Step 3: Launching the Fund
With both licences secured, ABC Bahamas proceeded to launch the fund under The Bahamas’ innovative investment funds regime. The IFA governs the licensing and regulation of investment funds and related parties.
ABC Bahamas was required, in the first instance, to establish the fund by forming the underlying legal vehicle. The IFA permits the establishment of an investment fund as a company (i.e. an IBC), a partnership, a unit trust or an investment condominium. ABC Bahamas opted for the IBC, which is the most commonly-used vehicle.
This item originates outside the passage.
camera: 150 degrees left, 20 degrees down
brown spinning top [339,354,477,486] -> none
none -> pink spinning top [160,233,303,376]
After incorporation, ABC Bahamas explored the different classes of investment funds recognised under the IFA. It could have had a standard fund, which can be marketed publicly, or a professional fund, which
caters specifically to sophisticated investors (such as high-net-worth individuals and institutional investors) who meet certain criteria under the IFA
AB Capital decided to go with a SMART fund, which offers flexibility and customisation and narrowed its options to the SMART Fund, models 002 and 007. The SFM 2 and SFM 7, as they are known, share many of the same characteristics, such as a requirement for an offering memorandum or term sheet, a minimum of two directors on the board (neither of whom need to be resident in The Bahamas) and the need for an independent custodian (unless the investments are of such a type that they do not have to be held in custody).
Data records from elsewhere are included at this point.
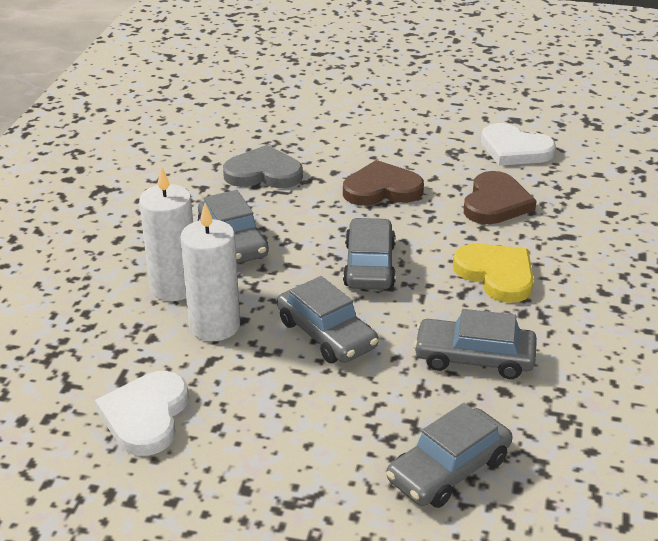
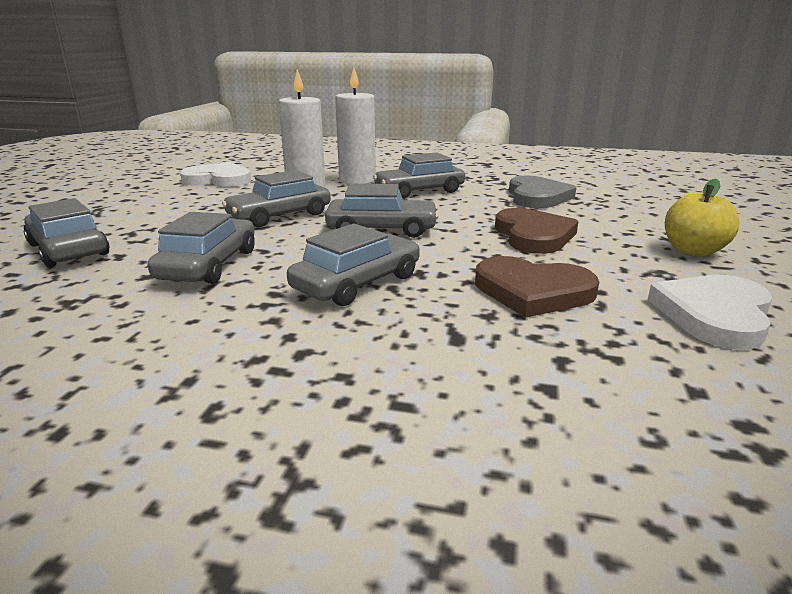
camera: 90 degrees right, 10 degrees down
yellow heart [453,243,534,303] -> grey car [287,224,420,306]
none -> yellow apple [665,179,739,257]

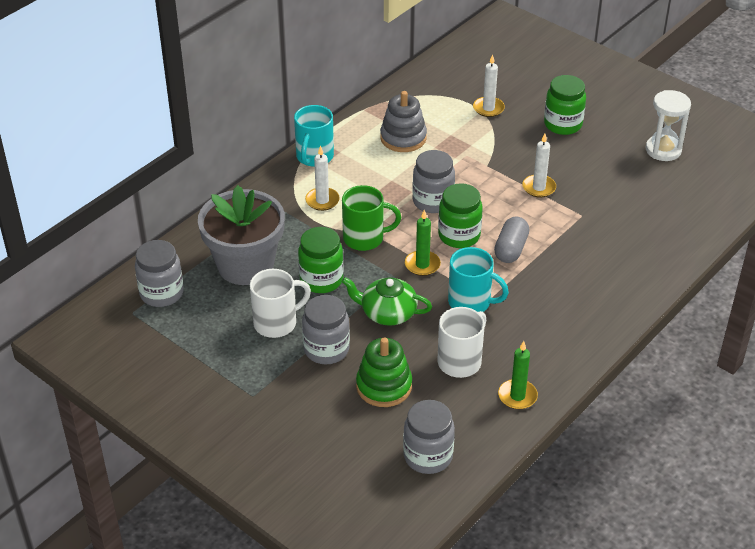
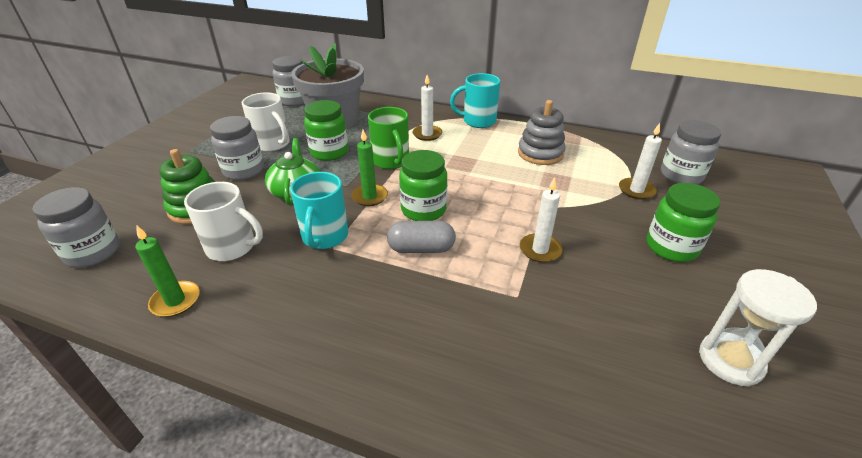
camera: 70 degrees right, 5 degrees down
grey jar [412,150,455,213] -> grey jar moved to [661,120,721,184]

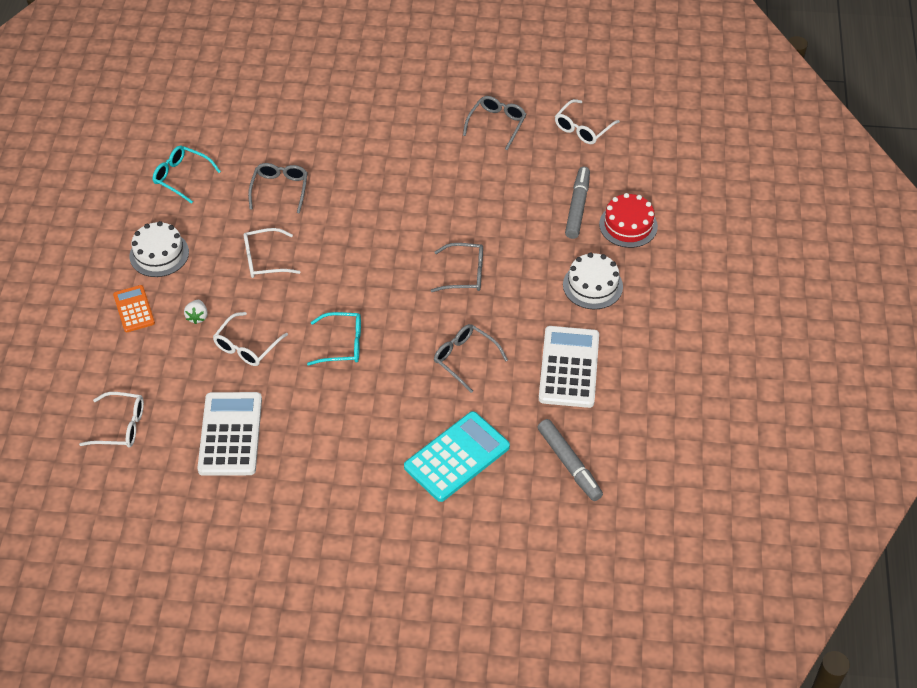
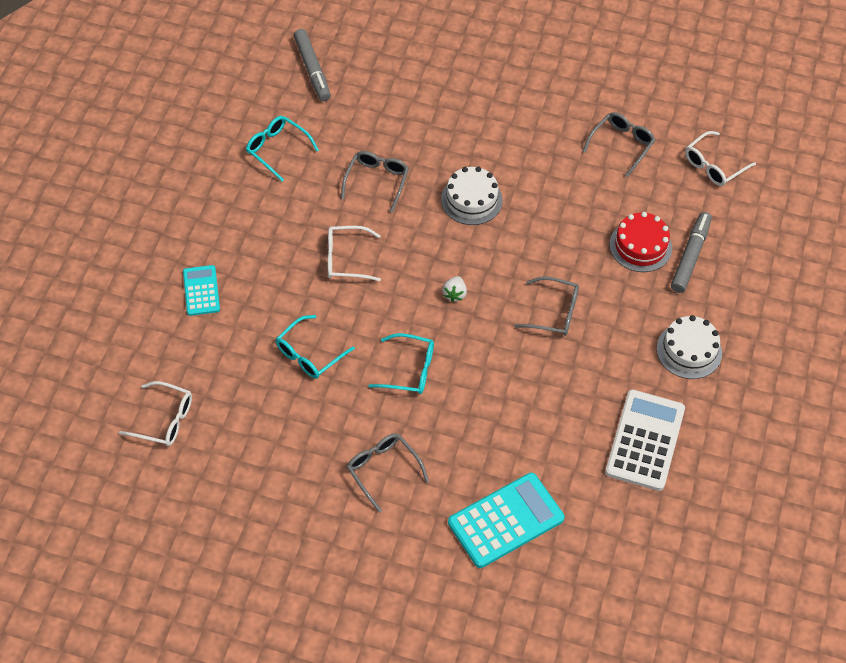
camera: 10 degrees right, 5 degrees up
orange calculator [113,285,155,332] -> turquoise calculator [183,265,220,316]
white cake [130,221,189,277] -> white cake moved to [441,166,503,225]
white strawberry [184,300,208,324] -> white strawberry moved to [442,276,467,302]
white calculator [197,392,262,476] -> none
white glasses [213,312,288,366] -> turquoise glasses [276,315,355,379]
grey glasses [434,324,508,393] -> grey glasses moved to [347,433,429,513]
grey marker [538,419,603,501] -> grey marker moved to [293,29,331,101]
red cake [599,193,658,248] -> red cake moved to [609,212,672,272]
Neither model of fund is required to appoint an independent investment-fund administrator. Both may be licensed by a Bahamianlicensed unrestricted investment-fund administrator or by the SCB within three days of the submission of the application.
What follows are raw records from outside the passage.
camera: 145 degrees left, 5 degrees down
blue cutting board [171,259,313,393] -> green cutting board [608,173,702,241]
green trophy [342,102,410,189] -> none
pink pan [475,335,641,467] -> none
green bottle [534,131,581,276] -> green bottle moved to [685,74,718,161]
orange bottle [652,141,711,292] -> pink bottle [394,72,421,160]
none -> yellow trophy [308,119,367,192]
“Bahamian SMART Funds offer flexibility and customisation.”
ABC Bahamas decided to license and launch the fund as an SFM 7. This decision was driven by the diverse investment strategy which would accommodate the mixed asset classes and the ability to appoint AB Capital as a foreign administrator of the fund, with ABC Bahamas as the fund’s investment manager, capable of managing both the securities and the digital assets of the fund. As an SFM 7, the fund is limited to fifty investors and the initial minimum investment per investor is US$500,000 (or equivalent).
A GOOD STRATEGIC MOVE
AB Capital’s expansion into The Bahamas was a good strategic move that had a significant impact on its global operations. By using The Bahamas’ robust regulatory regime, its highly-skilled workforce and its innovative financial services and products, AB Capital was able to launch the fund successfully and strengthen ties with one its largest clients. ABC Bahamas was, thereafter, able to create similar fund structures for additional clients. This has enhanced its overall product and service offering and has made it more competitive.
The case of AB Capital is proof that The Bahamas is a dynamic and vibrant financial hub. As the global financial landscape continues to evolve, the jurisdiction is well placed to attract international businesses and investors while adding something of its own to the evolutionary process along the way.